Power and communications cables are available also, but since cables tend to be vulnerable, the sponsors are keen for alternatives to be developed, i.e. local power generation and wireless communications. So the JIP has chosen two local power solutions: a thermo-electric generator exploiting the temperature differential across the pipewall in cases where the pipeline contents are hot; and a seawater battery using a cathode in conjunction with a sacrificial anode to generate power.

Local power generation will be limited to a few milliwatts, so both sensors and communications elements have been selected for low power consumption. Power consumption also has been optimized by choosing appropriate intervals for the different measurements.

Since corrosion is a slow process, the measurement of wall thickness has been set at once every one million seconds (11.5 days), while the interval for measuring vibrations is 10 times/second. If sufficient power is available, the operator can request sensor data when needed.

The selected wireless communication method is electro-magnetic waves transmitted along the pipe wall. Communicating data via the pipe wall has been done before, but not on the scale required for SmartPipe, Knudsen points out. Electro-magnetic waves have only a limited range, so their use needs to be combined with a multi-hop solution – re-transmission nodes along the line – to achieve the required range. Depending on specific circumstances, a combination of wireless and cable could be used – for example, sending data in wireless mode up the pipeline to the wellhead and then by cable through the umbilical.
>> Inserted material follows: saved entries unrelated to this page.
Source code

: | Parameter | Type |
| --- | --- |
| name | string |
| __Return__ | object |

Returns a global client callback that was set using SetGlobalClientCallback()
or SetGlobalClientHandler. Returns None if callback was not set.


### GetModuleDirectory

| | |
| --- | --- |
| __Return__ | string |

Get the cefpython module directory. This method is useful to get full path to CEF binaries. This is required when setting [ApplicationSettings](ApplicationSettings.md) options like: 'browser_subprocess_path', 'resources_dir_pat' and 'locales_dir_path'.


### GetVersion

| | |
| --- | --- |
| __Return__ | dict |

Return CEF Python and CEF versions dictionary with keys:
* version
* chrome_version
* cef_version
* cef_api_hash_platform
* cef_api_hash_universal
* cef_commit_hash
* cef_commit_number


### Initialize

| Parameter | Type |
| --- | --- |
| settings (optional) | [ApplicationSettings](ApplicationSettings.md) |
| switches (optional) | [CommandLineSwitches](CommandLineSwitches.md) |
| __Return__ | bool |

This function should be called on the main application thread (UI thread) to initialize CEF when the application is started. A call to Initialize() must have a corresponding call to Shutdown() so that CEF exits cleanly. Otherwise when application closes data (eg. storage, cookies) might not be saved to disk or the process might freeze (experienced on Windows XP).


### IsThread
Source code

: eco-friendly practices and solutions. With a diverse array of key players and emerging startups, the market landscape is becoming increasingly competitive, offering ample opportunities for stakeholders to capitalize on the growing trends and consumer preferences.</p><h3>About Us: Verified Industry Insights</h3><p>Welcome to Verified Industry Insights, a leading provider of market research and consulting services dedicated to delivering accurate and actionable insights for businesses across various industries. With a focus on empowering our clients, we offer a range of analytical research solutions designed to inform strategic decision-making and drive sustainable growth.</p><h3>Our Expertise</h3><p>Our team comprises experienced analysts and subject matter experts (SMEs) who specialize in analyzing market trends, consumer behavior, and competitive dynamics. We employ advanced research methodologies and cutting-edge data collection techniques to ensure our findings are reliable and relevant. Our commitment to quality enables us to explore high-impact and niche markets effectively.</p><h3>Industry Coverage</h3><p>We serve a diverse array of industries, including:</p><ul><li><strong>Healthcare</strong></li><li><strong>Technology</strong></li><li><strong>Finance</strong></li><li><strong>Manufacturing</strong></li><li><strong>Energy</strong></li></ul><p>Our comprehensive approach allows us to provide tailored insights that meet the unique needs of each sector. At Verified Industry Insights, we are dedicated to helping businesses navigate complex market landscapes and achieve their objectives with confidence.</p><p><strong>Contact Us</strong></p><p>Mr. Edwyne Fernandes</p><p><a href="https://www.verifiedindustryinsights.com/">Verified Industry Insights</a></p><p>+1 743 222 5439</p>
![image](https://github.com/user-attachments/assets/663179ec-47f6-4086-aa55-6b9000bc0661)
Mounting of the equipment package and survival of the hardware, especially during the pipeline installation, are other key challenges. The package is designed to be attached to the line at the field joint connecting two pipe sections during the field joint assembly process. It will be mounted before the polypropylene coating is applied. As this coating is applied in melted form, the package must withstanding high temperatures.

Further critical moments come during reeling and installation when the pipeline is exposed to pressures which can cause up to 3% plastic deformation of the steel.

Having identified solutions to the various challenges, the project now is preparing for a laboratory demonstration next year. A demonstrator unit will be constructed from two pipe spools welded together to give a total length of 24 m (78.7 ft). Four hardware packages will be installed on it, plus a sacrificial anode. Mounting of the hardware packages and coating of the pipe spools will take place at the Thermotite plant in Norway, where the assembled unit will undergo simulated reeling on a test rig before the main test program starts at Sintef.

For data processing the project is working with three existing programs:

  • For fatigue analysis, the Simla program developed by Marintek
  • For corrosion analysis, CorposAd, which was developed by Force Technology
  • For assessing local effects for fracture risk, the LINKpipe program developed by NTNU and SINTEF.

These now are being integrated and adapted to handle continuous sensor data input and data exchange. Knudsen sees good potential for drawing enhanced value by using them in a coordinated fashion.

Next year’s test program will conclude the three-year project. But thoughts are already turning a possible second phase during 2009-12, in which the technology will undergo pilot testing on a live pipeline, says Knudsen. Following that, it will then be ready for commercial use.